Yes, the Heavenfield was a good name, she thought.

When Grace and the others had made that very first journey, they later described how the environment had seemed to materialise around them from out of their imaginations. And as their joy and wonder had unfolded, so too the Field had solidified into the land they explored now. It was as though they had stepped into a dream.

Pattie breathed deeply and let her thoughts return to the work at hand. She put all the questions and possibilities to the back of her mind. She tried to put Alex to the back of her mind. She had a lot of work to do. The others were already gathered around the boxes of equipment and were taking them down to the base camp. Nicks was setting up the geological survey equipment, whilst Starling unpacked the atmospheric testing apparatus.

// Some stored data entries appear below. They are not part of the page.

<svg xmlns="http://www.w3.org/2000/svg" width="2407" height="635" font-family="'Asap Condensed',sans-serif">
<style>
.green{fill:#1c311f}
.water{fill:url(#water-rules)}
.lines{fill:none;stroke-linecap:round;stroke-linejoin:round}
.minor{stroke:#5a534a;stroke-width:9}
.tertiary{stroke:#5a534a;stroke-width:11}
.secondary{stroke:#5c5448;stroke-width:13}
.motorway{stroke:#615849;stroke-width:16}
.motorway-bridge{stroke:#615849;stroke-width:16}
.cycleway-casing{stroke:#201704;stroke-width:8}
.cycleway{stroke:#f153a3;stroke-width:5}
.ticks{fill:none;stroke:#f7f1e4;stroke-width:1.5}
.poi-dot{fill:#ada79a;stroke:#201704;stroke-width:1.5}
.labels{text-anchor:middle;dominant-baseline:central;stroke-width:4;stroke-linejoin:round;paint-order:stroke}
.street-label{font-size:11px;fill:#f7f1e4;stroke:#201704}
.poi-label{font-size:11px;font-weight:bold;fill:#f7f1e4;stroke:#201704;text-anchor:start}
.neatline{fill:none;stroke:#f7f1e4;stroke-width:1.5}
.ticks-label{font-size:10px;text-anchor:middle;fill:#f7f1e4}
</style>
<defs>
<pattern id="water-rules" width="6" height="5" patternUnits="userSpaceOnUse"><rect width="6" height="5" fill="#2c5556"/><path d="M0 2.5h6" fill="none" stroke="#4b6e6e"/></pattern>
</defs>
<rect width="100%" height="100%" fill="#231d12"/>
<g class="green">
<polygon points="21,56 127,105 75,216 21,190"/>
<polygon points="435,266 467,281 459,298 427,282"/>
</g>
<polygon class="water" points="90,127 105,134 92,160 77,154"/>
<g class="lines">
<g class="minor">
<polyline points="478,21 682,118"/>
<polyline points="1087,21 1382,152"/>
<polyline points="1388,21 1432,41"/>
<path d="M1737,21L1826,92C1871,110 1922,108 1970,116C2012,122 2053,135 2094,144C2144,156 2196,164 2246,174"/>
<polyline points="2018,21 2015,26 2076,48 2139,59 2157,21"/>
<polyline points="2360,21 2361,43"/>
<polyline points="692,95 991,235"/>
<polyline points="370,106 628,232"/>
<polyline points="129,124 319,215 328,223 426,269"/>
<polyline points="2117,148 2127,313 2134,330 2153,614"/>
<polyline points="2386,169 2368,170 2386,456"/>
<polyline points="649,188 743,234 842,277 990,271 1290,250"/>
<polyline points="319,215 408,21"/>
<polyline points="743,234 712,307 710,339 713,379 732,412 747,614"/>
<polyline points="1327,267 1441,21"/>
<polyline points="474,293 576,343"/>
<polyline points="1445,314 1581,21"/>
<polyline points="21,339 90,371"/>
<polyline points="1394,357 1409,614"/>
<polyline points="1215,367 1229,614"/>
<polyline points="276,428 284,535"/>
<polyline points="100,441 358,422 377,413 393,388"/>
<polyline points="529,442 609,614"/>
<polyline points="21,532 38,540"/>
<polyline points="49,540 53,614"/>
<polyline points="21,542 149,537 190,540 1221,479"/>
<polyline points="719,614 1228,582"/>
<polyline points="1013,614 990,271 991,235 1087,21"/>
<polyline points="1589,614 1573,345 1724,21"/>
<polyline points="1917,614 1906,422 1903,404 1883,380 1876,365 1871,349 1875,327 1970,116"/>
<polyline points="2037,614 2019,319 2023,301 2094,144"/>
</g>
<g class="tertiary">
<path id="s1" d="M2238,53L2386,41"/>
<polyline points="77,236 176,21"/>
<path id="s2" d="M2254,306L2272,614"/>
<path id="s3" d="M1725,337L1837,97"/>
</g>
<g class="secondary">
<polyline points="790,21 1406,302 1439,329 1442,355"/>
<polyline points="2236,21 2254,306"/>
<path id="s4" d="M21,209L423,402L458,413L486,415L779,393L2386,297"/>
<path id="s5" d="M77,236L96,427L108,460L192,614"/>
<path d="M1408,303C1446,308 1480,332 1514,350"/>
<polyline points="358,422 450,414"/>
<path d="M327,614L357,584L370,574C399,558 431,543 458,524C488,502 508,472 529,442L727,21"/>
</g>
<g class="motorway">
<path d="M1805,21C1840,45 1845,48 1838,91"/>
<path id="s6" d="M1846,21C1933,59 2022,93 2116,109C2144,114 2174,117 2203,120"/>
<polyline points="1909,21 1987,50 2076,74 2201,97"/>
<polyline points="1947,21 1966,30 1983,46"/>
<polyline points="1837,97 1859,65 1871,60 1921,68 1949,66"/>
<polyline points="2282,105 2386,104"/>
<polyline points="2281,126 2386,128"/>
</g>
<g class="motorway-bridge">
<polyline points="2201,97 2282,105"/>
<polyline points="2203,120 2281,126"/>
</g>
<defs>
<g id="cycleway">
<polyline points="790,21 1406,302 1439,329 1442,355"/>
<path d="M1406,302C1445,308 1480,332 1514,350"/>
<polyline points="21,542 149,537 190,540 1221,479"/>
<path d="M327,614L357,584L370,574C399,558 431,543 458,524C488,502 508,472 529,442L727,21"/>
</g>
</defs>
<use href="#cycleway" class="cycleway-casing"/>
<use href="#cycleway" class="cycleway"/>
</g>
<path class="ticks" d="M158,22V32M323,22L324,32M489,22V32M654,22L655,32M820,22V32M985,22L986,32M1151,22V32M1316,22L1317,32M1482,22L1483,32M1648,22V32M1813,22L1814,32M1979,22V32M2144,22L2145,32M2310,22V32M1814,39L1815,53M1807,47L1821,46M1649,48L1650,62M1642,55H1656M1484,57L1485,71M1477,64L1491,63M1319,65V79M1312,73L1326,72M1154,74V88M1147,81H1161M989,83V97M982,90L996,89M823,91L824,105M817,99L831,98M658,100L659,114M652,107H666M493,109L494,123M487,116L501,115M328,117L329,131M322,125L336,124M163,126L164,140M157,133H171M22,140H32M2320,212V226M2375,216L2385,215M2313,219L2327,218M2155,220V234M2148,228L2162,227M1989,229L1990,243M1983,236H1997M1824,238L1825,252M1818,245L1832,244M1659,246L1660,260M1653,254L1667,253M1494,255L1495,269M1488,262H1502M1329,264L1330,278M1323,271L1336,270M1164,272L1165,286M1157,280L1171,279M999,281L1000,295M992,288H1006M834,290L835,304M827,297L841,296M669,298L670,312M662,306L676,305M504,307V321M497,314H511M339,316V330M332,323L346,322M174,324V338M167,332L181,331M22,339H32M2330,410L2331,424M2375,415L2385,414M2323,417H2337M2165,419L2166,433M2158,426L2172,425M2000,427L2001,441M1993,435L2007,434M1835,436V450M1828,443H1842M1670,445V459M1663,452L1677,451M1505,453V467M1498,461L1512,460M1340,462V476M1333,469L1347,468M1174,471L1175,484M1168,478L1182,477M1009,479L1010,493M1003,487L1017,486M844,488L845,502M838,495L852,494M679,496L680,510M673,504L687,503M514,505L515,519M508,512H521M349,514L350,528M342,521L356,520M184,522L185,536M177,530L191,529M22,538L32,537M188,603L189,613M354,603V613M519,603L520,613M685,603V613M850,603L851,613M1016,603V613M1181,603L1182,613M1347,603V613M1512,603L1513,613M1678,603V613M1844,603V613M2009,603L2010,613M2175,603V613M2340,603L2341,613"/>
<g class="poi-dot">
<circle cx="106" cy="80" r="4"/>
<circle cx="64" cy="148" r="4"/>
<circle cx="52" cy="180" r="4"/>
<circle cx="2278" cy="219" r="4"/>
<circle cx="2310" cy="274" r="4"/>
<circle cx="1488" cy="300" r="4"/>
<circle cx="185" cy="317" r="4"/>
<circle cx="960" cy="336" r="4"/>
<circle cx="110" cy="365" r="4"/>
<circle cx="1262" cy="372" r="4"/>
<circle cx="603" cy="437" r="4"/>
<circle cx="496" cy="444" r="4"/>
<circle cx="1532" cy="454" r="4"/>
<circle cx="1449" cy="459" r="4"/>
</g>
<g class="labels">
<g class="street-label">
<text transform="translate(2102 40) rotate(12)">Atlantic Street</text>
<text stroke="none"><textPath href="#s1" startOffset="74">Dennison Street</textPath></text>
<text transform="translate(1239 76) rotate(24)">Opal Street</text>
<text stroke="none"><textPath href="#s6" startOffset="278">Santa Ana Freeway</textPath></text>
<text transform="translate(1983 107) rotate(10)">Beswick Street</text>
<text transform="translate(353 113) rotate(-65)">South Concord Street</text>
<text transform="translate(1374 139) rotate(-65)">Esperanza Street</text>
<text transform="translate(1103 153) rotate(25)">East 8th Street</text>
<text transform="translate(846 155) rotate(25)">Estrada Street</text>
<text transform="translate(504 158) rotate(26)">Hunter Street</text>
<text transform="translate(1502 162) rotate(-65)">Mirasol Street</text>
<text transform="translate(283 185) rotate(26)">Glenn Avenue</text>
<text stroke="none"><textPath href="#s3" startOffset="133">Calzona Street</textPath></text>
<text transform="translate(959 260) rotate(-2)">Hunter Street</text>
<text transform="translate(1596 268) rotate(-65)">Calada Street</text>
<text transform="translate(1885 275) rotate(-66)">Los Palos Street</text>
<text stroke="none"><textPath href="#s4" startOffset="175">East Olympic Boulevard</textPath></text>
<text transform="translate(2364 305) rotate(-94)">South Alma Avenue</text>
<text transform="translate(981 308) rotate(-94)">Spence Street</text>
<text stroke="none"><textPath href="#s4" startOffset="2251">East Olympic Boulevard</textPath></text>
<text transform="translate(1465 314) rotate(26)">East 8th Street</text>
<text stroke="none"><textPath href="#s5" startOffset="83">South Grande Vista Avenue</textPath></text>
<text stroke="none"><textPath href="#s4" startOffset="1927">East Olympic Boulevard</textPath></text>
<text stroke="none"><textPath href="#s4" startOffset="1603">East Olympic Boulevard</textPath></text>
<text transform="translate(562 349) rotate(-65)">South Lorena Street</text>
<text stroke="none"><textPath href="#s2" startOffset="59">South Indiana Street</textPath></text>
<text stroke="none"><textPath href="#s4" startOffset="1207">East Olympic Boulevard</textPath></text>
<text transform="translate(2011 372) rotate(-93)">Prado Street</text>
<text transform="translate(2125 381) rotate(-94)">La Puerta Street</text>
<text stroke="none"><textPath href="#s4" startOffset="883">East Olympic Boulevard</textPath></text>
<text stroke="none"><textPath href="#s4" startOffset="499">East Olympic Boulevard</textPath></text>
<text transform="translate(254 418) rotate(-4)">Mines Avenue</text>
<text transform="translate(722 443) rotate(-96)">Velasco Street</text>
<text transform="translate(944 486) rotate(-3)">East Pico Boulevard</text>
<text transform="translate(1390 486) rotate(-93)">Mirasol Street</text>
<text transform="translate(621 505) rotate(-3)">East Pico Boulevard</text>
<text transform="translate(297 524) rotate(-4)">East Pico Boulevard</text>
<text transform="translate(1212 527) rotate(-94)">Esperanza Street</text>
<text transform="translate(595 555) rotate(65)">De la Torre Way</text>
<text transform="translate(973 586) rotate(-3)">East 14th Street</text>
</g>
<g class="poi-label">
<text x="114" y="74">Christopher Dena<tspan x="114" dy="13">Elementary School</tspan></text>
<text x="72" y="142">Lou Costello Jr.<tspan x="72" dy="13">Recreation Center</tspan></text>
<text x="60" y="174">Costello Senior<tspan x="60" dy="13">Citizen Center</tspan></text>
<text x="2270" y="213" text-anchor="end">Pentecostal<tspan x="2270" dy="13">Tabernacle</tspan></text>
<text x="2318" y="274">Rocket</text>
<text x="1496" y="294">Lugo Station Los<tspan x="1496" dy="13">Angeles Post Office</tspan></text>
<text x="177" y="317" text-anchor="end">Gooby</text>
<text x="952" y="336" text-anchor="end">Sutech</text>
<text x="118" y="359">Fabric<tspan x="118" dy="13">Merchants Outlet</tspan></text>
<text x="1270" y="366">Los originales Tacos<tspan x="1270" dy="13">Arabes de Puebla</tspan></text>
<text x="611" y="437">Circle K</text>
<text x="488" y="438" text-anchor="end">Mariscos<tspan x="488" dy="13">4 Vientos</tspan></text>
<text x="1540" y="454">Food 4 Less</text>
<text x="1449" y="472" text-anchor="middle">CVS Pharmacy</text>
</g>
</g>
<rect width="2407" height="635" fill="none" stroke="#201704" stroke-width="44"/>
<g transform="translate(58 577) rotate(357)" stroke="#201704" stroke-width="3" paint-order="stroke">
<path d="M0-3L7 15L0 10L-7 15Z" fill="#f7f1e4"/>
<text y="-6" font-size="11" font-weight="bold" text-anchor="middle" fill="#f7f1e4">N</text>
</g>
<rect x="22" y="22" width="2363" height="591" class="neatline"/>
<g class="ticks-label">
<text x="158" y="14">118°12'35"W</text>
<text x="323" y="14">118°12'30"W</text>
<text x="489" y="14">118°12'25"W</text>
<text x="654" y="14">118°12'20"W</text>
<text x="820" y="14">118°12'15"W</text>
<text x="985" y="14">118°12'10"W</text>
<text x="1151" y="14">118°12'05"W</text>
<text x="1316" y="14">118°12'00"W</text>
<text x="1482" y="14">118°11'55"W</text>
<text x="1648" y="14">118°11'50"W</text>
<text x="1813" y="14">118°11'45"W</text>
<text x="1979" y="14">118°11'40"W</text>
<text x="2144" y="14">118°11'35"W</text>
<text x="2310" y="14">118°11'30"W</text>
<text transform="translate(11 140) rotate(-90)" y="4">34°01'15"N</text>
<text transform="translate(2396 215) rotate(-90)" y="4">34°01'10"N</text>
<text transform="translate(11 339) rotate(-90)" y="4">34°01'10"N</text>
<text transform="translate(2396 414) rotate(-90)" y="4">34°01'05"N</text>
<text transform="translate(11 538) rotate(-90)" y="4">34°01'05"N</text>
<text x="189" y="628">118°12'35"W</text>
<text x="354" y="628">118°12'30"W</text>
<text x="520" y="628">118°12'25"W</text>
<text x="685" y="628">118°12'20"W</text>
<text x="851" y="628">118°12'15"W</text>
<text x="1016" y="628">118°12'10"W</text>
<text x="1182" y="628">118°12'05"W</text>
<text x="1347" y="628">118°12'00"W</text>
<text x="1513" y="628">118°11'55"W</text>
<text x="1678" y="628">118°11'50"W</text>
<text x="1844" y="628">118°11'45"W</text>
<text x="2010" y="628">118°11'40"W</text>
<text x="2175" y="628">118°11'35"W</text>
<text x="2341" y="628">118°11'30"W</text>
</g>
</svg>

This was to be a momentous occasion, as they could finally, and unequivocally test the nature of the Field’s atmosphere. Up until now they had had all sorts of trouble with equipment failures, and had spent the last four weeks redesigning various tools to suit the environment. Although the Field looked benign and beautiful, the teams had found that any sensitive electronic equipment simply didn’t survive the journey. Circuits were fried, or just failed for no apparent reason, and their suits had needed to be radically simplified and strengthened to avoid any danger. Therefore the expeditions had so far been confined to simple tests; collecting samples, exploring the terrain, and trying to work out just where in hell they were. There were many hypotheses, but no one really had a clue.

But now the environment testing equipment seemed to have survived the journey, so they might at least know if they could discard their horribly cumbersome suits. Pattie was dying to feel and smell the grass of the great plain, and the cool air, so pure and clean. She hated the weight of her environment suit, which in particular hampered her job.

As well as collecting and noting samples of various species of grass and rock in the vicinity, Pattie had the task of drawing records of their views, since for the time being, photographs taken on any medium were destroyed upon returning to the chamber. The samples also, when collected in the Field: grasses, plants and flowers, seemed alien or perfect instances of their species. But on return to the labs they would turn out to be mundane versions of their earthly equivalents, much to the surprise of all who had returned.

So, Pattie, who was more used to working on picture archives for archaeological digs, was now drawing a diary of their experiences in the Heavenfield. She was getting used to the difficulty of manipulating the stylus with her heavy gauntlets, etching away at the carbon-coated zinc sheets that she had to use instead of paper.

She sat herself down on the flat rock and started sketching Saul Davisson and Gary Starling as they worked unpacking boxes of various equipment. She would do a few rough pictures of the team, she thought, before starting work on the more precise diagrams the geology department had requested.